The second room Akikusa no ma, 15 tatami mats in size, takes its name from the seven flowering grasses of autumn, which has long been a theme of Japanese painting and poetry.
The Chokushi no ma is furthest from the entrance, smallest in size (10 tatami mats), and highest in status (and floor height). Both rooms have been adorned with painted sliding doors by the artists from the school of Hasegawa Tōhaku. The Chokushi no ma is decorated with depictions of bamboos and flowers, representing spring in contrast to the autumn grass, one of the central traditional motives of Japan. The serene glow of the bamboo forest in the painting was elaborately decorated with silver pigments, which unfortunately have oxidized to black, but still demonstrating a sophisticated design of the interior to welcome the imperial envoys.




seven herbs of autumn
The seven herbs of autumn are bush clover (hagi), Japanese silver grass (obana), kudzu, fringed pink (nadeshiko), Patrinia (ominaeshi), boneset (fujibakama), and Japanese bellflower (kikyō). The seven herbs of autumn first appeared in two poems by the master poet Yamanoue no Okura (660?–733?) in the Manyōshū, an eighth-century anthology of poetry.
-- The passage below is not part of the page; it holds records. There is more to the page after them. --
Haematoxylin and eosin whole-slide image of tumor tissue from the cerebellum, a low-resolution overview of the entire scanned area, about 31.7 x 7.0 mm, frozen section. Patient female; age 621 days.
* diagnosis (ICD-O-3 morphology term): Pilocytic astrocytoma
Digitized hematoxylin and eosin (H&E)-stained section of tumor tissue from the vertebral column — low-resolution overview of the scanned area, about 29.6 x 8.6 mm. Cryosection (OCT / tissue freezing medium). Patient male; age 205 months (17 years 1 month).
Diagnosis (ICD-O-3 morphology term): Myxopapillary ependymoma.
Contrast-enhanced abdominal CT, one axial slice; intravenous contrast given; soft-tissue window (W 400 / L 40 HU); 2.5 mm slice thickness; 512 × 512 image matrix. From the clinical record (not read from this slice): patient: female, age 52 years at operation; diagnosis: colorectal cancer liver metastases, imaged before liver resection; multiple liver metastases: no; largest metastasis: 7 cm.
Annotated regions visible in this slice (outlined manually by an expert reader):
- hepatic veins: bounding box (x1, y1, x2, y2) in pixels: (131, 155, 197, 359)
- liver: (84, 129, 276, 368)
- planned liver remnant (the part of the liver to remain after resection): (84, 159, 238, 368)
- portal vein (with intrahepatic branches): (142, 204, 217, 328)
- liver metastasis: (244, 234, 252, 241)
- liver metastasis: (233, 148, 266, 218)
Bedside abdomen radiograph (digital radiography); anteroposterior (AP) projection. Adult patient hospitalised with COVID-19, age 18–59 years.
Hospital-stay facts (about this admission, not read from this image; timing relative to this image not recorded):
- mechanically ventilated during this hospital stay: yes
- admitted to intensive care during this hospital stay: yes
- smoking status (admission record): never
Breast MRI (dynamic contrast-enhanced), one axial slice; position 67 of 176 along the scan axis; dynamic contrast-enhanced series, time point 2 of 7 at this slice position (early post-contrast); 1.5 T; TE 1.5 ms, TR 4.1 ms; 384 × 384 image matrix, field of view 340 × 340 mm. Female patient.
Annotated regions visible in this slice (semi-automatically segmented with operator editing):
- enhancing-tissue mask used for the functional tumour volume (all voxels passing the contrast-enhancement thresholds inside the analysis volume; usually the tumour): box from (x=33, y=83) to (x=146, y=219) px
These plants were cherished as symbols of autumn by as early as the Nara period (710–794) and remain well-known seasonal motifs today.
middle room

Hasegawa Tōhaku
Hasegawa Tōhaku (1539–1610) is a representative painter of the Momoyama (1573–1615) and Edo (1603–1867) periods and the founder of the Hasegawa school. He broke new artistic ground with his unique ink paintings and gold and azure wall paintings. His masterpiece is the Pine Trees Folding Screen, a National Treasure considered by many as the pinnacle of Japanese ink painting.